Eva Sun-Wai, manager of M&G Global Government Bond, said: “When you consider the news flow in 2025 and how much was in the headlines about [US president Donald] Trump, trade wars and geopolitics, if you were to position for a market where you expected very high volatility, you would probably be long long-end government bonds – hoping duration would protect you – and long the US dollar.”
She noted an investor may have also chosen to be underweight risk markets and underweight spreads, yet “none of those trades would have worked last year”.
Instead, Sun-Wai said investors would have fared better in emerging markets last year, noting she has seen “pockets of value creep up in certain markets”.
“Anything euro-linked or Latin American – like Brazil and Mexico – had a very good year,” she said.
“But there are also domestically driven stories, like South Africa, which has rallied strongly and continues to rally. And then there are areas like Chile and other emerging markets getting terms-of-trade boosts from commodities.”
Part of this performance was driven by resilience, with emerging market exports remaining relatively strong despite the headwinds from US trade tariffs, panellists agreed.
“Emerging markets – especially local – look structurally strong to us,” Sun-Wai said. “Even if the dollar strengthens, there is enough divergence and enough pockets of value that you can still see a market that maintains its momentum this year.”
They also argued the gap between the quality and appeal of emerging market versus developed market debt is narrowing, with the distinctions between the two becoming blurrier.
According to Richard Woolnough, manager of M&G Optimal Income, Corporate Bond and Strategic Corporate Bond, this is partly down to responses to the Covid-19 pandemic.
“Emerging markets couldn’t afford to keep people at home, which meant emerging markets didn’t have as much money printing or inflation – their currencies were subsequently stronger and central banks had less work to do,” he said.
Research from the Schroders fixed income team also revealed a more favourable inflation outlook for emerging markets. As such, the team said that real rates across emerging markets remain “unnecessarily too high”, with 10-year local government bond yields offering value.
“This appeal is reinforced by more favourable public-sector debt dynamics in emerging markets, especially when compared with their developed markets counterparts,” Schroders said.
Emerging market vs developed market debt dynamics and real yields

Source: Schroders, IMF, as of September 2025
The research added that this favourable outlook – particularly for local currency emerging market segments – could be boosted further should the US dollar continue the cyclical downturn initiated last year.
As such, Schroders continues to favour markets such as Brazil, Mexico, South Africa, India and parts of central Europe.
However, it is not only inflation management that recommends emerging markets to bond managers, Sun-Wai maintained.
When assessing the credibility and quality of a region’s debt market, managers often look to governance indicators measured by the likes of the International Monetary Fund.

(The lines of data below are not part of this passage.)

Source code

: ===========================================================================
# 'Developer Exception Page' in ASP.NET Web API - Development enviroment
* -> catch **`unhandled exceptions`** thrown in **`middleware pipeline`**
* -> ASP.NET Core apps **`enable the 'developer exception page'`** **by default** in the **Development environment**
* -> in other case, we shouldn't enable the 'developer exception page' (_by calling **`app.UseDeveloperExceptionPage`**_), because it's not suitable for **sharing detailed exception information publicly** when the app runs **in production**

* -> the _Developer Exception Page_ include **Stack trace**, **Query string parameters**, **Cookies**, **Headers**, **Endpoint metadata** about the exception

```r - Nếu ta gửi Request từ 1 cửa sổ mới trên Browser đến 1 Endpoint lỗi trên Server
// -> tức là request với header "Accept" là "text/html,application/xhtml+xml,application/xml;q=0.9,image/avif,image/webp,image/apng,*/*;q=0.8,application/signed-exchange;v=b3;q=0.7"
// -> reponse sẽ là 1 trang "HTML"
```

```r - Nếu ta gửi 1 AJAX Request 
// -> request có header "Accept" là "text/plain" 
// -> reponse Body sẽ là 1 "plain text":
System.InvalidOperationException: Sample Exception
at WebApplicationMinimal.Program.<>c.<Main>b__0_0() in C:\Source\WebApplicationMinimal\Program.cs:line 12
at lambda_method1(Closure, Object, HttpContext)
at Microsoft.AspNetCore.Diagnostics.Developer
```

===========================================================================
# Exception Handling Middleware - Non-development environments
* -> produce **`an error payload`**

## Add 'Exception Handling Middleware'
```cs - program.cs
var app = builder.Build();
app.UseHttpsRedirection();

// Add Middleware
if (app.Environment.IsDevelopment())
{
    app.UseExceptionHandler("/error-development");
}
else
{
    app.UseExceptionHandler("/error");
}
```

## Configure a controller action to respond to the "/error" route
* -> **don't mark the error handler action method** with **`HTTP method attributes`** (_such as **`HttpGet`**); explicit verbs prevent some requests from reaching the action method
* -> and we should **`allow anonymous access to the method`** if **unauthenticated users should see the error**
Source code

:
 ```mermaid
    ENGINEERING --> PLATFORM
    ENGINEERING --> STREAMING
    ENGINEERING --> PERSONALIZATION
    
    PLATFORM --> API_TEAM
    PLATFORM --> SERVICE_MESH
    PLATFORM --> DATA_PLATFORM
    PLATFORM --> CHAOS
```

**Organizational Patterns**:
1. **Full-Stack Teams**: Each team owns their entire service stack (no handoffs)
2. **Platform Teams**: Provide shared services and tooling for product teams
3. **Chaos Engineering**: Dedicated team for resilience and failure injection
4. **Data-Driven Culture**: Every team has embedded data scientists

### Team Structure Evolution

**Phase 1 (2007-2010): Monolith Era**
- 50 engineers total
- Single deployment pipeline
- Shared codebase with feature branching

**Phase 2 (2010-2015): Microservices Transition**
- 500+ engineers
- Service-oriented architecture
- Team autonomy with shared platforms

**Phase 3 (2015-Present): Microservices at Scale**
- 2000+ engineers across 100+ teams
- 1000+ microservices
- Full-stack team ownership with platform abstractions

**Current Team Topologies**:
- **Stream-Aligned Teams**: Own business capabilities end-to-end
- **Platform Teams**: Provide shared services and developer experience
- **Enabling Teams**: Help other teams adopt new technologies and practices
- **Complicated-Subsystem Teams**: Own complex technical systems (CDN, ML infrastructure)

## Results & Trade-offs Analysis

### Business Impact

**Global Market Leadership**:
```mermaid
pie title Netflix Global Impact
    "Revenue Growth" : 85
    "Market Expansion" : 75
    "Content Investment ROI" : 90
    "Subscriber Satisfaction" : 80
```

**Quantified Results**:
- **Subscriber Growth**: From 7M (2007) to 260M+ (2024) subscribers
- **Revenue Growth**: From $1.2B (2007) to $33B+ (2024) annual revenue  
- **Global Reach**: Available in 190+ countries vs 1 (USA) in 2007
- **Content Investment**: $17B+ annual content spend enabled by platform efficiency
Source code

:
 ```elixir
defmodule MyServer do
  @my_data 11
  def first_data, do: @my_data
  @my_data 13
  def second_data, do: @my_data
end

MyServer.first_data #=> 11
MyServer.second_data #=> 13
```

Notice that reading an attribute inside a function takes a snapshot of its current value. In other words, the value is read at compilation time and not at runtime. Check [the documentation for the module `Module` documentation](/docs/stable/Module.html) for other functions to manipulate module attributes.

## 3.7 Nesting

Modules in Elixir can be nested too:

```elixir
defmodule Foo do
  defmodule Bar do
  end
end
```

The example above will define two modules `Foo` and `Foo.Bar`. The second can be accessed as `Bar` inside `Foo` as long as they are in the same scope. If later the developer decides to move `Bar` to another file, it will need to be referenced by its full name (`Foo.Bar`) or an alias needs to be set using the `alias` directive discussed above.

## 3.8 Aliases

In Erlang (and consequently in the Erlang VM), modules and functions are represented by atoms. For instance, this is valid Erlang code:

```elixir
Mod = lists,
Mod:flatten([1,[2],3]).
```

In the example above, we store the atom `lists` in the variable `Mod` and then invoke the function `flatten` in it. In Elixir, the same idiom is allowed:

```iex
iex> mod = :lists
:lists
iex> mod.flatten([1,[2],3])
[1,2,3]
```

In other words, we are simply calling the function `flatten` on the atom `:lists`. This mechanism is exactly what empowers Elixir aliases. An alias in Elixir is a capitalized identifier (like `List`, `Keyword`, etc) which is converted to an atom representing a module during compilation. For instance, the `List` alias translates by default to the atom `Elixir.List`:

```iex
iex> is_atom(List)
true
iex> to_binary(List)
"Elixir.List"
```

“In many of these metrics, developed markets are being outscored,” said Sun-Wai. “Croatia and Cyprus outscore Spain, and Uruguay outperforms the US in some cases.”
She added that it is important for investors to look at volatility-adjusted carry and volatility-adjusted yield.
“When you factor in fiscal risk, the ability of these central banks to bring inflation under control and what that means for your real yield outlook, you are actually seeing a very healthy volatility-adjusted picture in emerging markets which corresponds with increased volatility in developed markets.”